Exercise objective:
Rewrite the lines of every entry below with "ans" replaced by "answer" and everything else left unchanged, omitting the pictures.

Records for the exercise:
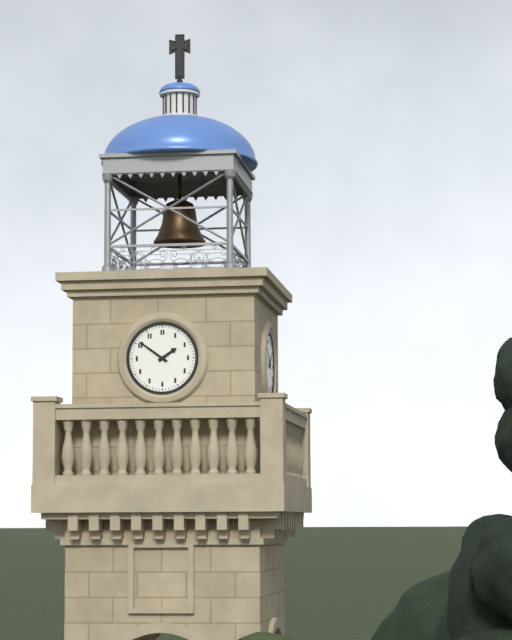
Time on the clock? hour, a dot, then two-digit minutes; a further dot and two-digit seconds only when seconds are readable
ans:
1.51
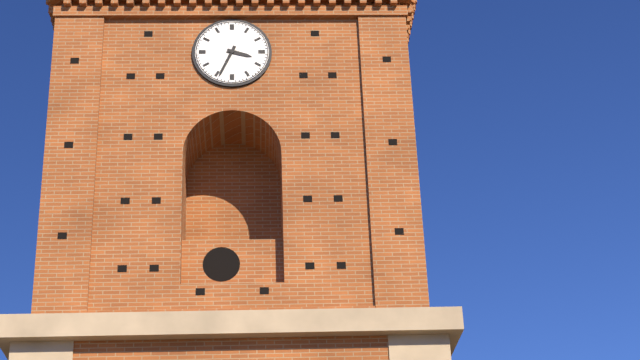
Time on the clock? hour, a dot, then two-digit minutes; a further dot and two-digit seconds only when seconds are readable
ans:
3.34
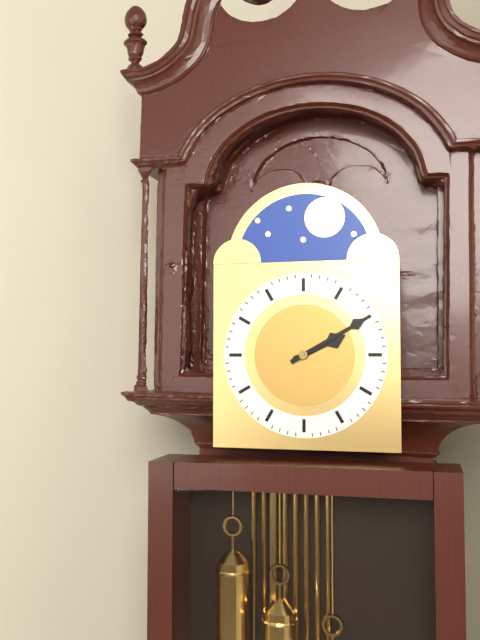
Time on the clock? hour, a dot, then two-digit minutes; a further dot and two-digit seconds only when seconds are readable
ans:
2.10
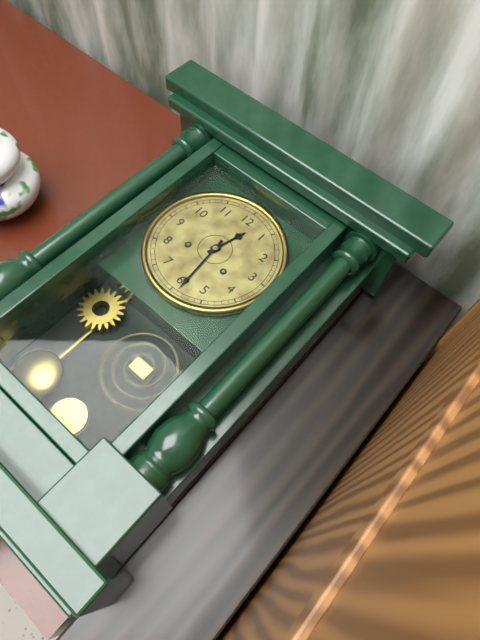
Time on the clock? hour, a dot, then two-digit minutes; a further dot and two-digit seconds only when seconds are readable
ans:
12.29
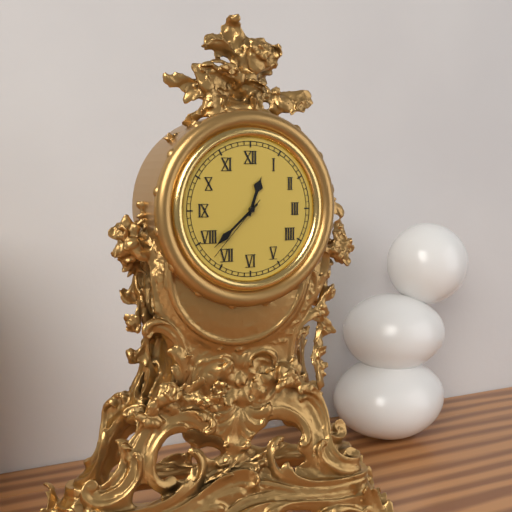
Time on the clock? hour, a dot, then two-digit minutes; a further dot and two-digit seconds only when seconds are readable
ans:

In response:
Time on the clock? hour, a dot, then two-digit minutes; a further dot and two-digit seconds only when seconds are readable
answer:
1.51
Time on the clock? hour, a dot, then two-digit minutes; a further dot and two-digit seconds only when seconds are readable
answer:
3.34
Time on the clock? hour, a dot, then two-digit minutes; a further dot and two-digit seconds only when seconds are readable
answer:
2.10
Time on the clock? hour, a dot, then two-digit minutes; a further dot and two-digit seconds only when seconds are readable
answer:
12.29
Time on the clock? hour, a dot, then two-digit minutes; a further dot and two-digit seconds only when seconds are readable
answer:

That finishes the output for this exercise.